Tugas Anda =>
• 1. Tulis ulang seluruh bagian teks bacaan tentang motivasi, dari "Kita terlalu sering" hingga "Motivasi. Hehehehehe ...". Ganti "bekerja" dengan "berkarya".
• 2. Menurut teks bacaan tentang motivasi, di mana Thomas Alfa Edison lahir?
• 3. Teruskan teks bacaan tentang motivasi mulai setelah kalimat terakhirnya.

Membahas sesuka gue dan semau gue, yang penting gaya dulu filosofi mah belakangan

Menyebut Dirinya Sebagai Dewasa

Salah satu kisah termahsyur dalam jagad hidup manusia adalah kisah hidup sang penemu cahaya di dalam ruangan alias lampu, Thomas Alfa Edison. Lahir di kawasan Ohio, Amerika Serikat, dengan segudang kisah inspiratifnya menjadikan salah satu penemu paling berpengaruh di dunia. Bagaimana tidak, sebagian hidupnya didedikasikan untuk orang banyak. Menciptakan sebuah lampu, siapa yang terpikirkan? Walau yang mendiang lakukan seringkali tidak berhasil, tapi tidak patah semangat. Pesan sakral nan religius dari seorang Thomas Alfa Edison mengatakan bahwa kejeniusan hanya mengandalkan seperseratus dari 99% keringat yang dikeluarkan. Motivasi menciptakan sebuah penerangan melalui cerita cerita yang dilahirkan, mampu membius semua orang, termasuk saya.

Berbicara soal motivasi, beberapa orang yang menanyakan kepada saya apa motivasi dalam hidup saya. Sederhana saja, kita melihat dari sudut pandang yang berbeda lalu menjadikan sebagai pecutan agar bisa menjadi lebih baik. Hidup adalah permainan, bagaimana kita mengubah persepsi orang lain disaat kita hanya sebagai pecundang (zero) menjadi seorang pemenang atau pahlawan (hero).


Kita terlalu sering mendengar banyak motivator memotivasi orang lain, tapi belum tentu sebaliknya. Inti dari motivasi sebenarnya adalah ada banyak jutaan alasan dalam hidup ini yang seharusnya membuat kita malu bila kita malas malasan terhadap belajar atau bekerja. Maka dari itu, saya mencoba mengambil kuliah sambil kerja. Alasannya? Motivasi. Hehehehehe ...

Data Tersedia =>
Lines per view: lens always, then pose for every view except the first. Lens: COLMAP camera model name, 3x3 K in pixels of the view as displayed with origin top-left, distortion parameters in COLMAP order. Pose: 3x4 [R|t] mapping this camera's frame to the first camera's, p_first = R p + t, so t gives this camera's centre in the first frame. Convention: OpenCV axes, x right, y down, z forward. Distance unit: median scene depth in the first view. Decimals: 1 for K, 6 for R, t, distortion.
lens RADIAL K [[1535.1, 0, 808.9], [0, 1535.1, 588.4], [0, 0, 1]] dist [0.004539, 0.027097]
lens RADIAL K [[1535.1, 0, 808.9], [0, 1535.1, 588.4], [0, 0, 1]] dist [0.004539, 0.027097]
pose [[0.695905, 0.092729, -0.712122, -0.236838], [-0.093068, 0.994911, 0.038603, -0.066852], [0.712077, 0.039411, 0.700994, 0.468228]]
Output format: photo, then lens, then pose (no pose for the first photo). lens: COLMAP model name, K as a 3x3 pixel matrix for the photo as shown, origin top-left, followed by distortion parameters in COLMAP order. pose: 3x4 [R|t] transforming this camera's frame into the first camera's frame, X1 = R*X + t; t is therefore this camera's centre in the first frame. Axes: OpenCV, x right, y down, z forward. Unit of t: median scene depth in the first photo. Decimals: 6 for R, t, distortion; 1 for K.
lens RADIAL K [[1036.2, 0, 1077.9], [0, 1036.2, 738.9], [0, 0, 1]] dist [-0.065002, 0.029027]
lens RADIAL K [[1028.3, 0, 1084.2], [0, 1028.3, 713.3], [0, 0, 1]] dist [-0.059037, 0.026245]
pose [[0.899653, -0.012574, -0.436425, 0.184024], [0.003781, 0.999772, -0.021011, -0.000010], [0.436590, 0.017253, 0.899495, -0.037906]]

Kunci Jawaban =>
• 1.
Kita terlalu sering mendengar banyak motivator memotivasi orang lain, tapi belum tentu sebaliknya. Inti dari motivasi sebenarnya adalah ada banyak jutaan alasan dalam hidup ini yang seharusnya membuat kita malu bila kita malas malasan terhadap belajar atau berkarya. Maka dari itu, saya mencoba mengambil kuliah sambil kerja. Alasannya? Motivasi. Hehehehehe ...

• 2. Di kawasan Ohio, Amerika Serikat.

• 3.
Selain itu, sudah 3 tahun saya masih berkutat dalam pekerjaan saya saat ini. Menjadi seorang admin dalam sebuah institusi negara dalam bidang telekomunikasi, suatu kebanggaan bila saya masih bertahan, bersyukur sekali masih diberikan pekerjaan seperti ini. Teman teman saya yang lain lebih banyak bekerja diluar area perkantoran. Setidaknya, saya memiliki alasan motivasi dalam hidup saya terutama agar selalu giat bekerja:

1. Menyadari kalau saat ini harga komiditi untuk kelengkapan saya dalam beraktifitas cukup tinggi, mengingat saat ini harga sandang, pangan, papan, colokan (?) dan wifi-an (??) diatas rata rata;
2. Menyadari kalau harga tanah dan properti naiknya gila gilaan, bisa dibayangkan rumah di Jakarta atau di kota-kota besar yang nanti saya tempati mencapai ratusan juta hingga miliaran;
3. Menyadari bahwa untuk menghidupi keluarga dan memiliki istri yang cantik dan berkualitas, saya harus hidup mapan;
4. Menyadari bahwa biaya persalinan cenderung mahal, belum lagi biaya ngidam istri saya kelak;
5. Menyadari kalau biaya sekolah dan pendidikan itu mahalnya tidak bisa diampuni. Bukannya saya tidak mempercayai sekolah negeri, namun saya memiliki planning untuk pendidikan anak saya kelak agar disekolahkan di tempat yang memadai dan nyaman bagi dia nantinya.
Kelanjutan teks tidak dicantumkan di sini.